A story told from the pavement
Swade’s decision not to center James Jebbia in the film feels deliberate and effective. “This really wasn’t about what the master plan was from a business perspective,” he explains. “It was always meant to be from the pavement level.” While Jebbia’s genius—quiet, calculated, and understated—inevitably threads through the narrative, Empire Skate isn’t a startup success story. It’s a human one.
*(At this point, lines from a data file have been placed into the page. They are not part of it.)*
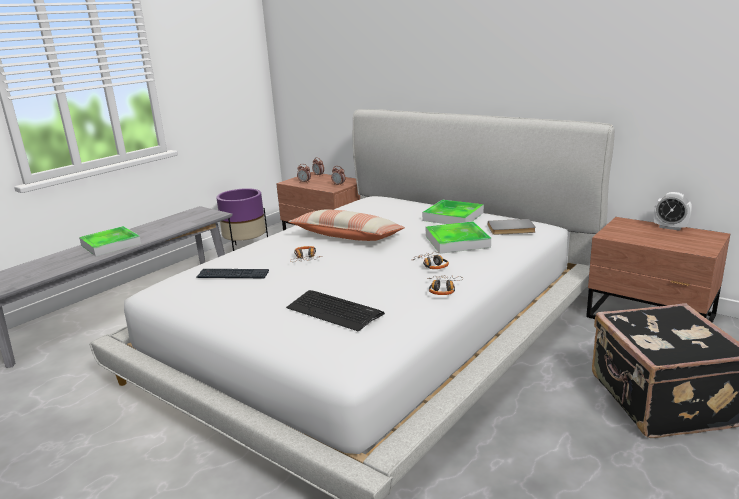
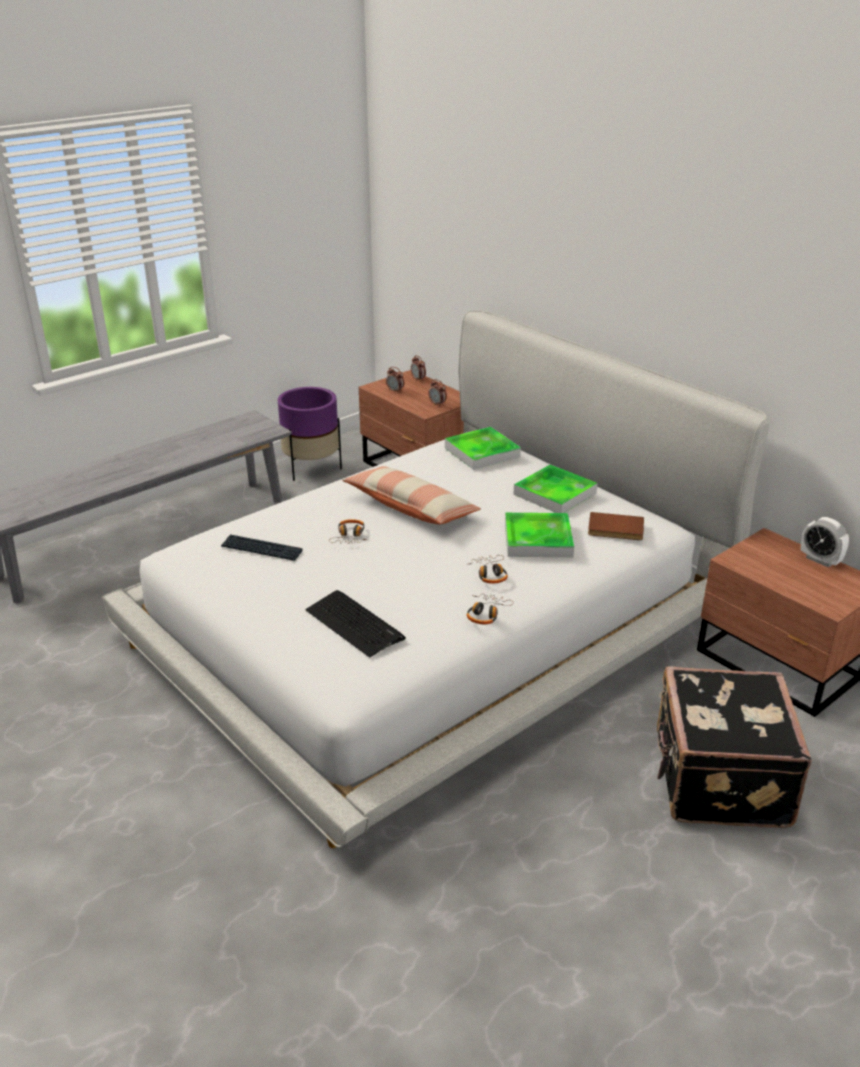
camera: 10 degrees right, 10 degrees up
(111, 244) = (138, 464): tray -> tray (482, 452)
(511, 229) = (615, 529): grey book -> brown book

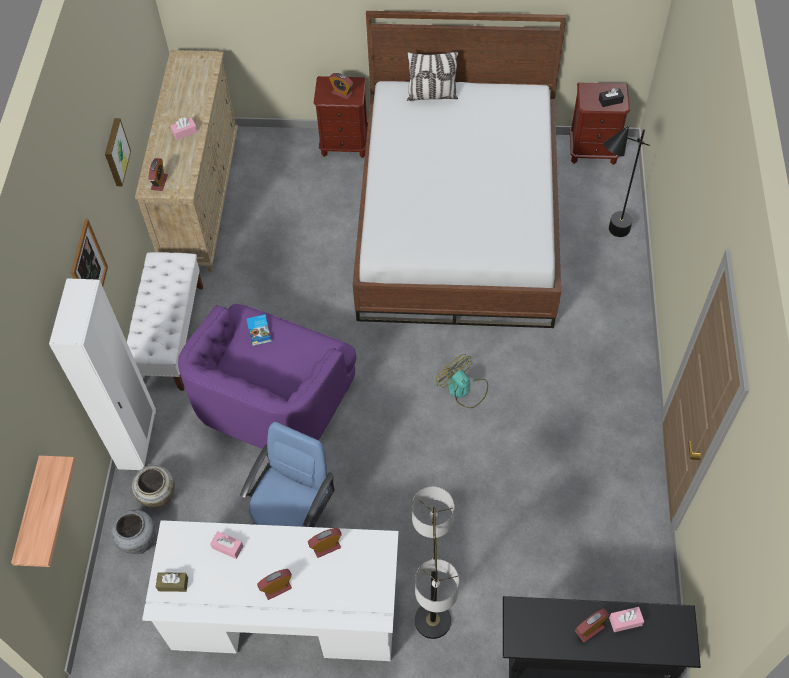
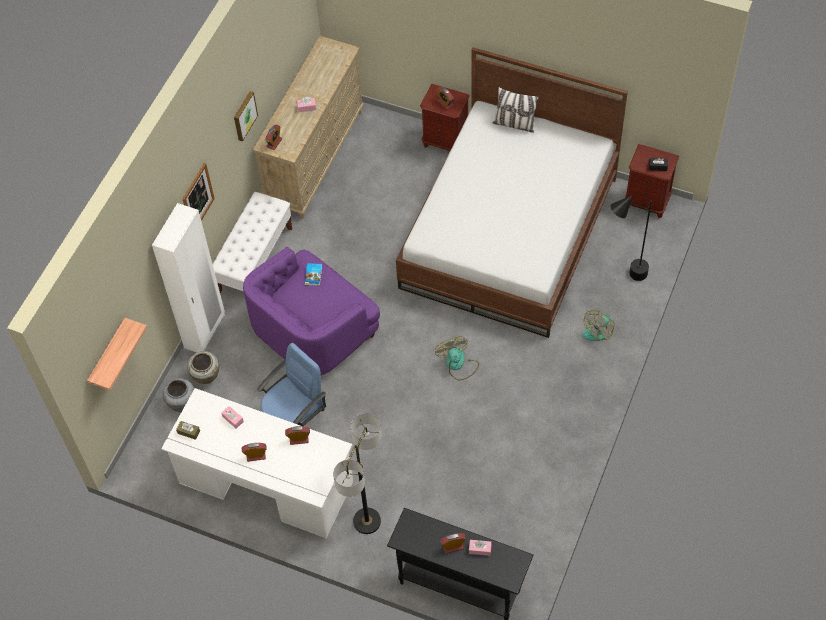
camera: 20 degrees right, 0 degrees up
(605, 303) = (598, 330): none -> fan

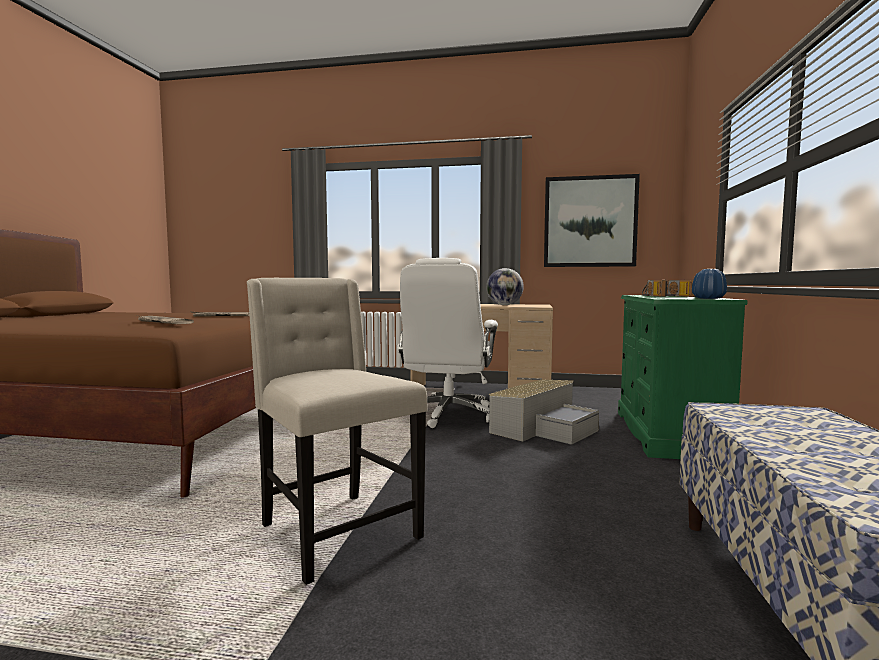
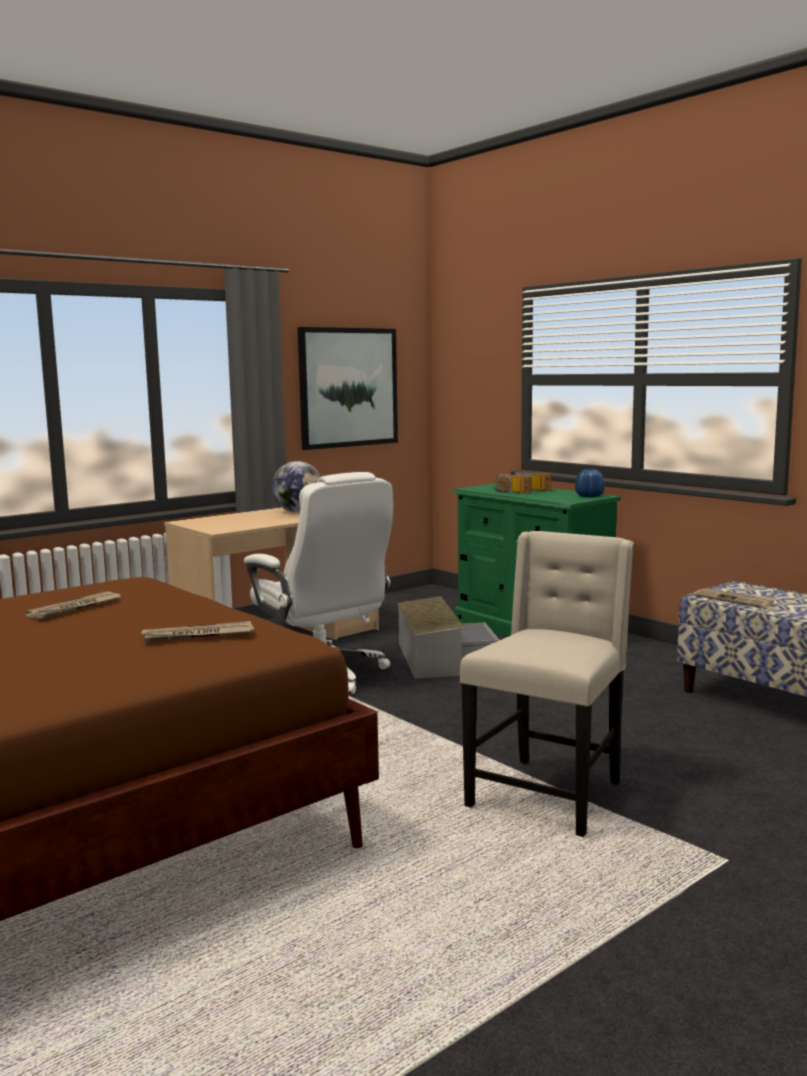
camera: 50 degrees left, 5 degrees up
(335, 531) = (548, 794): beige chair -> beige chair turned 120 degrees clockwise
(741, 418) = (735, 600): none -> newspaper

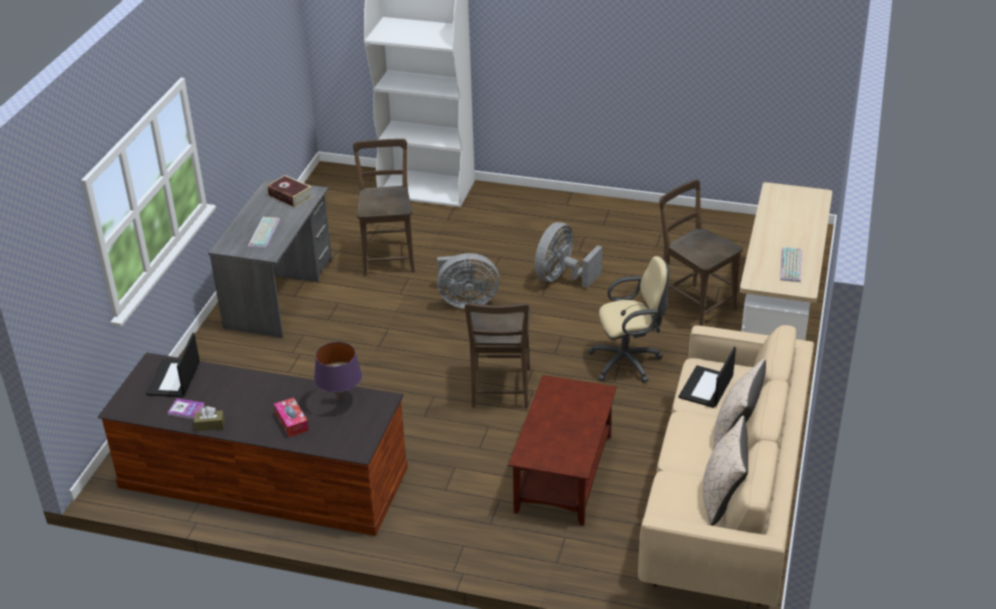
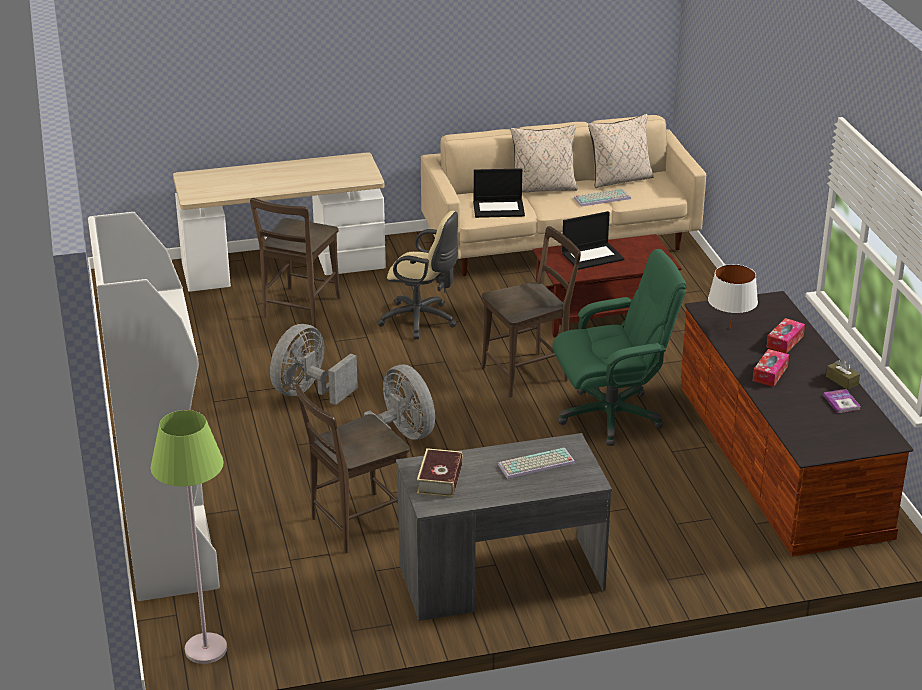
camera: 120 degrees left, 5 degrees down
(174, 379) = (814, 428): laptop -> laptop (593, 256)
(259, 391) = (770, 373): none -> tissue box
(331, 182) = (205, 649): none -> green floor lamp
(341, 400) = (730, 328): purple table lamp -> white table lamp
(402, 410) = (611, 416): none -> green office chair
(562, 278) = (308, 393): grey fan -> grey fan turned 120 degrees clockwise
(629, 362) = (422, 320): beige office chair -> beige office chair turned 150 degrees clockwise
(792, 265) = (328, 168): keyboard -> keyboard (602, 198)

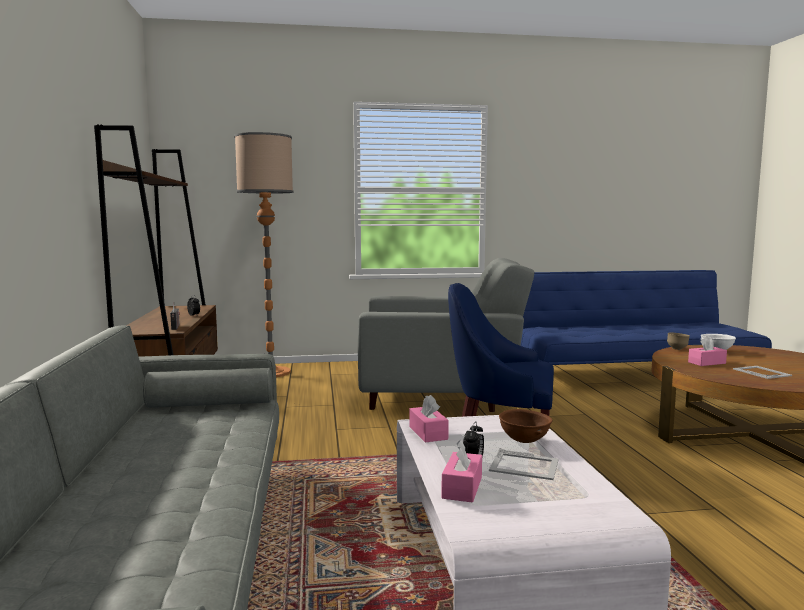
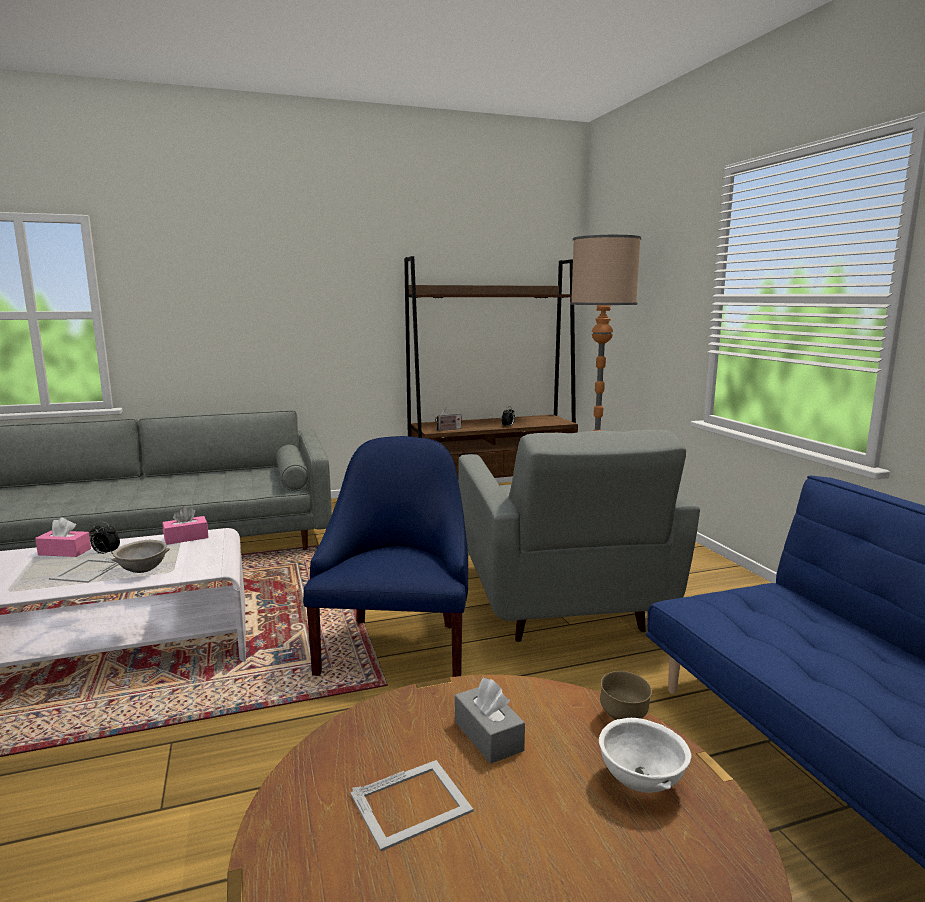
camera: 80 degrees right, 5 degrees up
(525, 441) = (143, 571): brown bowl -> grey bowl
(706, 363) = (488, 736): pink tissue box -> grey tissue box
What emerges is a portrait of a group of kids who were essentially surviving—finding purpose through skating, camaraderie, and the unlikely sanctuary of a skate shop turned sanctuary. The emotional resonance of the film becomes especially clear when some of those original Supreme crew members, like Bici and Hernandez, talk about their later work as firefighters. “They talked about having run through their city then,” Swade says, “and now they serve their city. It really is touching.”
That full-circle moment underlines the real message of Empire Skate: behind every logo is a story. Behind every streetwear boom is a street. And behind Supreme is a crew of misfit kids who just wanted to skate and be left alone.
A different kind of legacy
Today, the blocks around Lafayette Street are filled not with skaters but with curated boutiques and matcha cafés. Supreme has stores around the world and collaborations with Louis Vuitton. A hoodie can resell for five figures. It’s hard to imagine the original shop—loud, smelly, and standoffish—existing in this reality. But Empire Skate doesn’t mourn that transformation. Instead, it captures what can never be replicated: a moment in time when culture was built by hand, not hashtags.
Swade’s film is a reminder that the coolest things often start on the fringes. Supreme’s brilliance wasn’t about exclusivity—it was about community, about rebellion, about not caring if you were watching. And though the brand has become a global phenomenon, Empire Skate insists its essence still belongs to the kids who built it—one grind, one beer, one “fuck off” at a time.
As the documentary closes, it leaves you with a sense of nostalgia, yes—but also of respect. Because even if Supreme has changed, Empire Skate ensures we never forget what it was, and why that matters.